B. La prévalence des impératifs d’ordre public sur la vie privée et familiale
Au-delà de la question de la résidence, le juge se livre à une appréciation concrète de la situation personnelle du requérant au regard de l’article 8 de la Convention européenne de sauvegarde des droits de l’homme et des libertés fondamentales. La cour met en balance le droit de l’intéressé au respect de sa vie privée et familiale et les objectifs poursuivis par la décision de refus, notamment la maîtrise des flux migratoires. Elle constate que le requérant, divorcé et sans charge de famille, vit en France « de manière précaire et isolée » et n’apporte pas d’éléments permettant de caractériser l’intensité de ses liens privés et familiaux. À l’inverse, la cour relève que ses attaches familiales subsistent dans son pays d’origine, où résident ses deux parents. Dans ces conditions, l’ingérence dans son droit au respect de la vie privée et familiale n’est pas jugée « disproportionnée aux buts poursuivis ». Cette analyse confirme une jurisprudence constante selon laquelle la seule durée de présence sur le territoire, lorsqu’elle n’est pas accompagnée de l’établissement de liens stables et intenses, ne suffit pas à faire obstacle à une mesure d’éloignement. Le juge administratif réaffirme ainsi que le droit au séjour n’est pas un corollaire automatique de l’écoulement du temps.

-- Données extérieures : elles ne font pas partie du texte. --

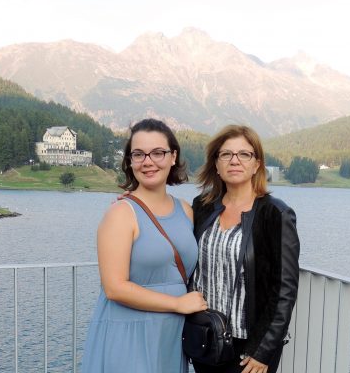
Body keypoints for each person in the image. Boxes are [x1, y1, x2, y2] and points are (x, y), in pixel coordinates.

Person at [82, 118, 207, 373]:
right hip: (130, 333)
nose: (148, 161)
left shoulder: (185, 210)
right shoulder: (121, 213)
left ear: (173, 157)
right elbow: (114, 288)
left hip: (171, 336)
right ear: (129, 161)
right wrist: (177, 304)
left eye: (158, 153)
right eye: (138, 154)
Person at [190, 125, 300, 373]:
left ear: (257, 164)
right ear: (216, 164)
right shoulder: (202, 207)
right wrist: (134, 198)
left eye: (244, 154)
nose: (234, 160)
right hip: (206, 337)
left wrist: (263, 350)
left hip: (249, 349)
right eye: (226, 154)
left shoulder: (276, 213)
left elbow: (285, 290)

La démonstration par la cour que les conditions de fond pour l’obtention du titre n’étaient pas réunies emporte des conséquences directes sur l’appréciation des autres moyens soulevés par le requérant.
II. Le rejet conséquent des moyens de légalité externe et interne
Le défaut de satisfaction des conditions de résidence et d’intégration conduit la cour à écarter logiquement tant le moyen de légalité externe tiré d’un vice de procédure (A) que les moyens d’illégalité par ricochet affectant les mesures d’éloignement (B).
A. L’interprétation restrictive de l’obligation de saisine de la commission du titre de séjour
Le requérant invoquait un vice de procédure tenant à l’absence de saisine pour avis de la commission du titre de séjour, prévue par l’article L. 432-13 du code de l’entrée et du séjour des étrangers et du droit d’asile. La cour rappelle la portée de cette garantie procédurale en s’appuyant sur une lecture stricte du texte. Elle énonce que « le préfet n’est tenu de saisir la commission du titre de séjour […] que du cas des étrangers qui remplissent effectivement l’ensemble des conditions de procédure et de fond auxquelles est subordonnée la délivrance d’un tel titre ». Or, ayant établi au préalable que le requérant ne justifiait pas de sa résidence habituelle en France depuis plus de dix ans, la cour en déduit que cette condition de fond n’est pas remplie. Par conséquent, l’autorité préfectorale n’était pas tenue de procéder à cette consultation. Cette solution réaffirme que la saisine de la commission n’est pas une formalité substantielle systématique pour tout refus de séjour, mais une garantie offerte à l’étranger qui, remplissant les critères légaux, se voit néanmoins opposer une décision défavorable. Le raisonnement de la cour neutralise ainsi le moyen procédural en le rendant inopérant du fait de la situation de l’intéressé au regard du droit au séjour.
B. La neutralisation de l’exception d’illégalité des mesures d’éloignement
Le requérant soutenait que la décision portant obligation de quitter le territoire français et celle fixant le pays de renvoi étaient illégales par voie de conséquence de l’illégalité de la décision de refus de séjour. Ce mécanisme de l’exception d’illégalité est fréquemment invoqué dans le contentieux des étrangers, où les décisions administratives s’enchaînent logiquement. Cependant, la validité de ce raisonnement est entièrement subordonnée à la reconnaissance de l’illégalité de la décision initiale. La cour, ayant conclu à la légalité du refus de délivrance du certificat de résidence en écartant l’ensemble des moyens soulevés à son encontre, ne peut que constater que le fondement de l’argumentation du requérant s’effondre. Par une application mécanique et rigoureuse, elle écarte donc les moyens dirigés contre l’obligation de quitter le territoire et la décision de renvoi. L’arrêt illustre ainsi la structure en cascade du contentieux de l’éloignement : la solidité juridique du refus de titre de séjour suffit à valider l’ensemble des mesures qui en découlent.